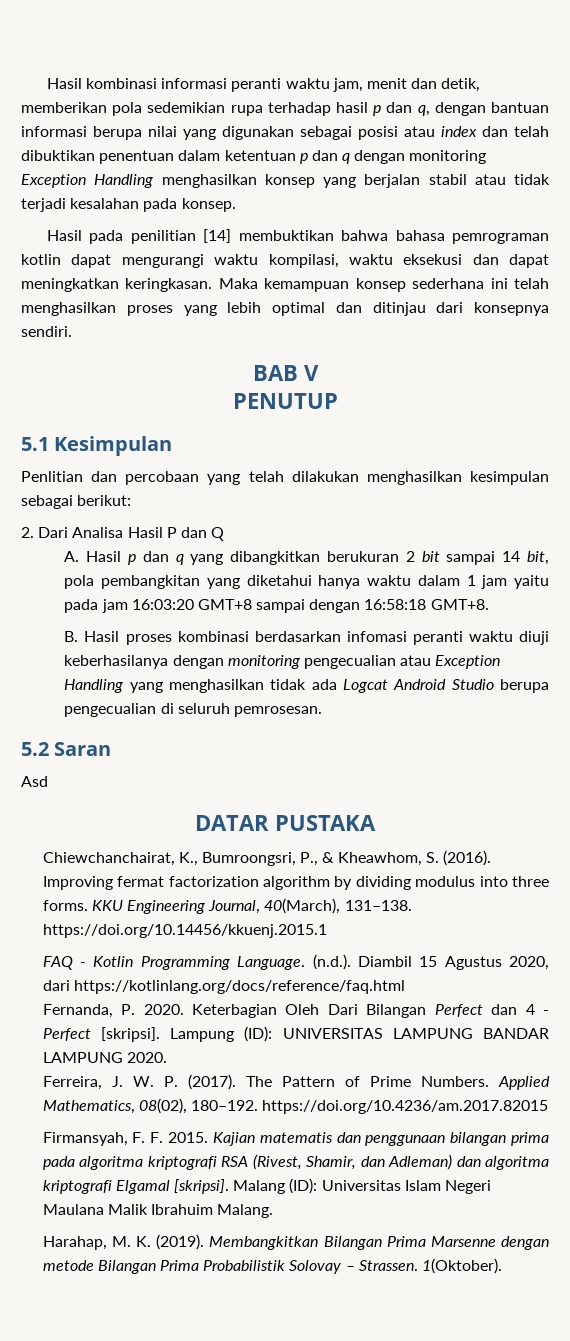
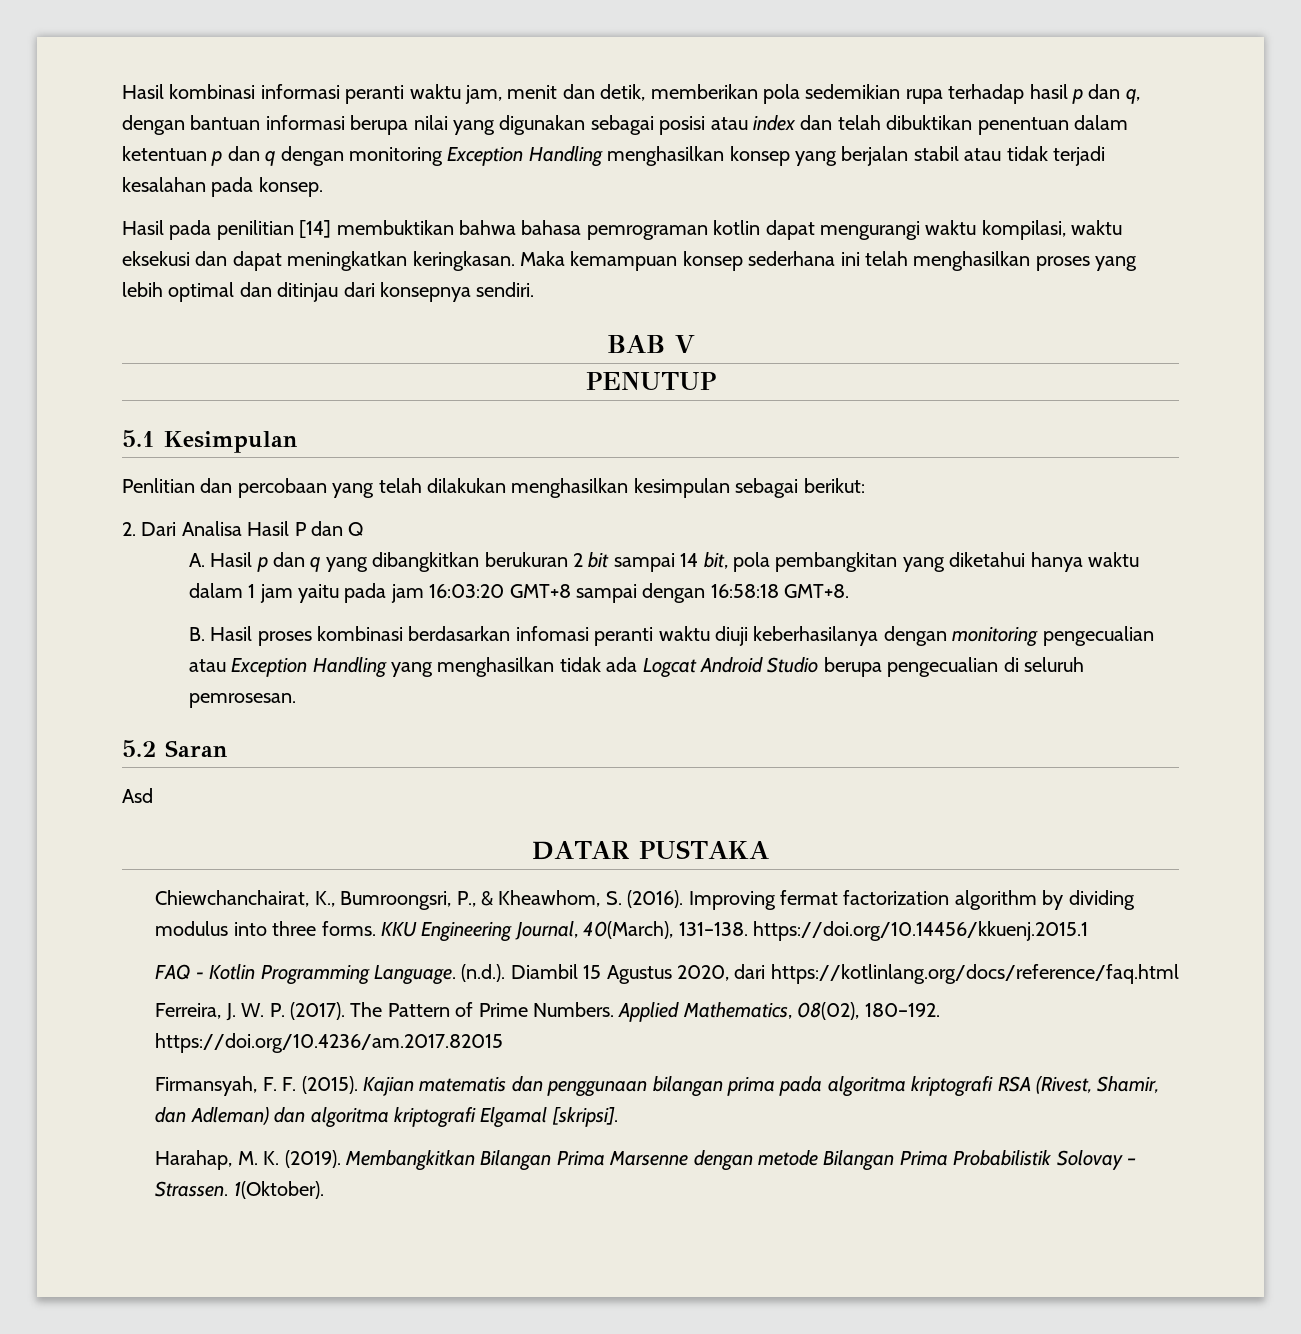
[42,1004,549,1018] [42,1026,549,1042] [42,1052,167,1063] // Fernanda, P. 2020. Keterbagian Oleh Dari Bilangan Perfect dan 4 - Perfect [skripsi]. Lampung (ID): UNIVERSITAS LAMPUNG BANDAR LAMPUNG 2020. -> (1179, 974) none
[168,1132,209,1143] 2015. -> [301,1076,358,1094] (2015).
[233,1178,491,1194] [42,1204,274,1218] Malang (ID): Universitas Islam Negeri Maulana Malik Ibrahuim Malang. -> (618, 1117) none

--

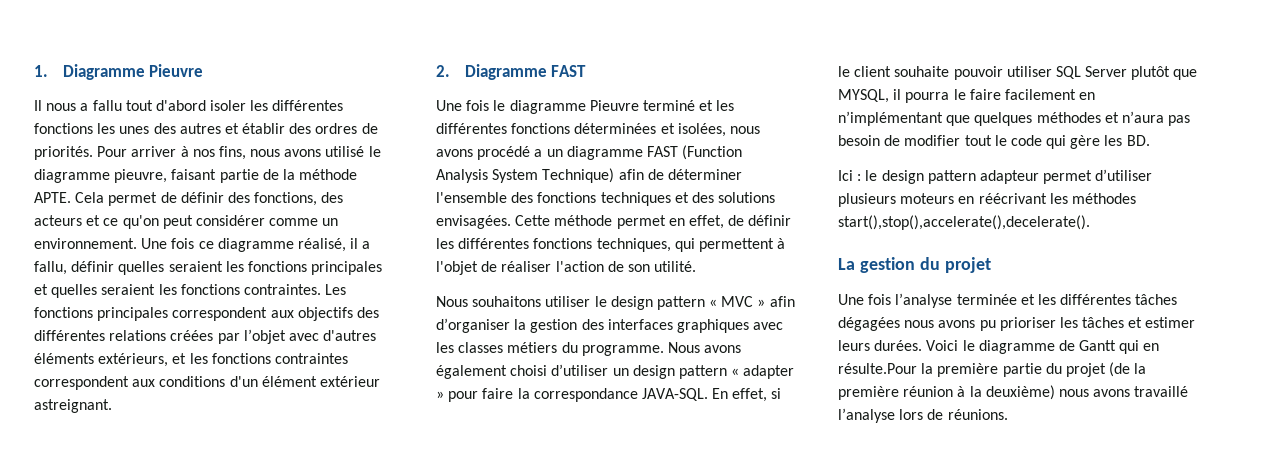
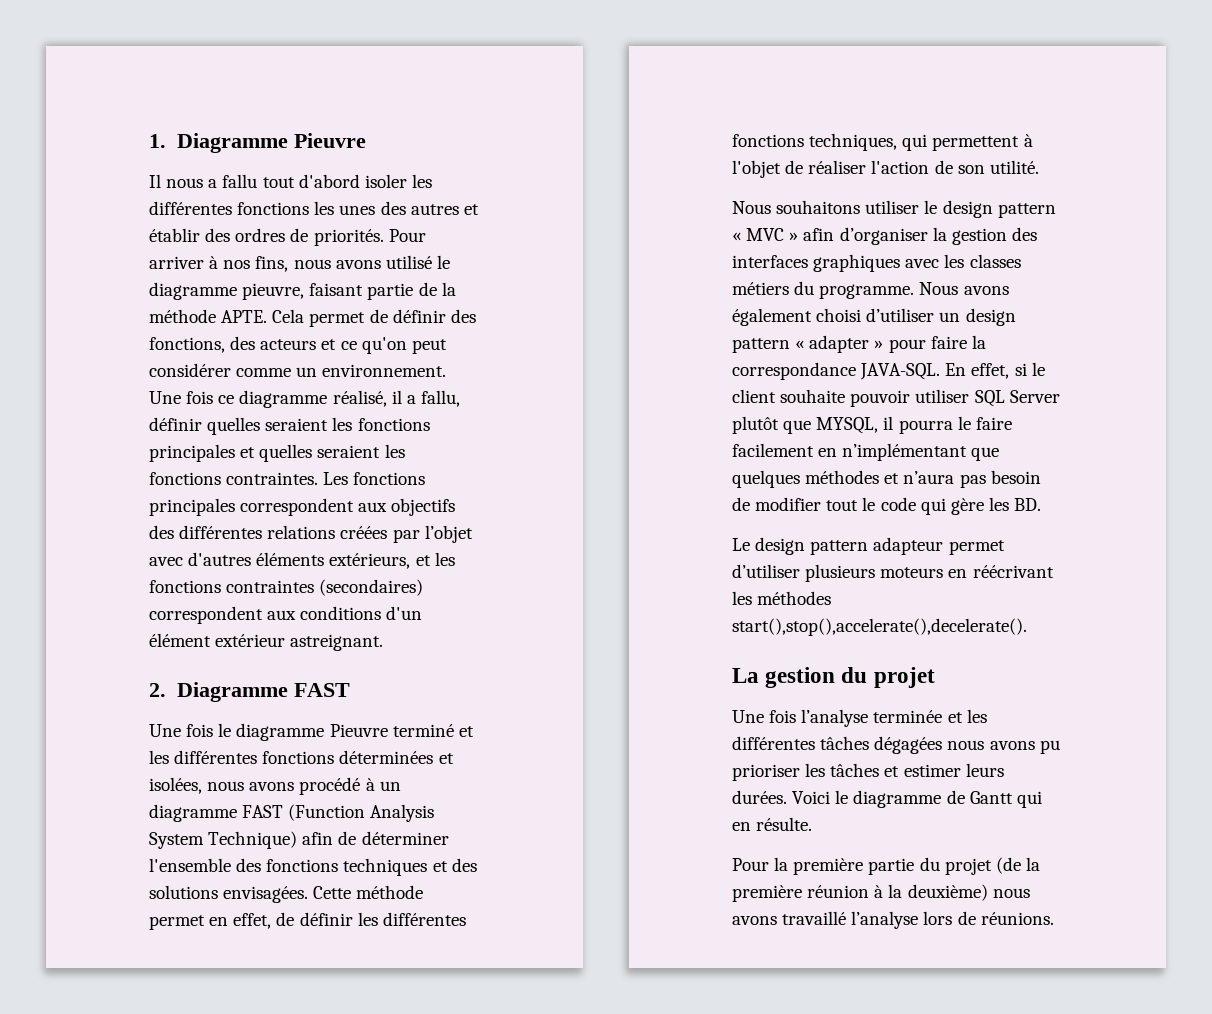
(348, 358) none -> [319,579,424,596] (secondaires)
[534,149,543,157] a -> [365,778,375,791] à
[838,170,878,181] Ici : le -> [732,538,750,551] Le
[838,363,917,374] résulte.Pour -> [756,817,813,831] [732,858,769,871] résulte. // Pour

| Exercise directions |
Track down every line in the entries that includes the string "none", and copy it.

| Answer box |
[42,1004,549,1018] [42,1026,549,1042] [42,1052,167,1063] // Fernanda, P. 2020. Keterbagian Oleh Dari Bilangan Perfect dan 4 - Perfect [skripsi]. Lampung (ID): UNIVERSITAS LAMPUNG BANDAR LAMPUNG 2020. -> (1179, 974) none
[233,1178,491,1194] [42,1204,274,1218] Malang (ID): Universitas Islam Negeri Maulana Malik Ibrahuim Malang. -> (618, 1117) none
(348, 358) none -> [319,579,424,596] (secondaires)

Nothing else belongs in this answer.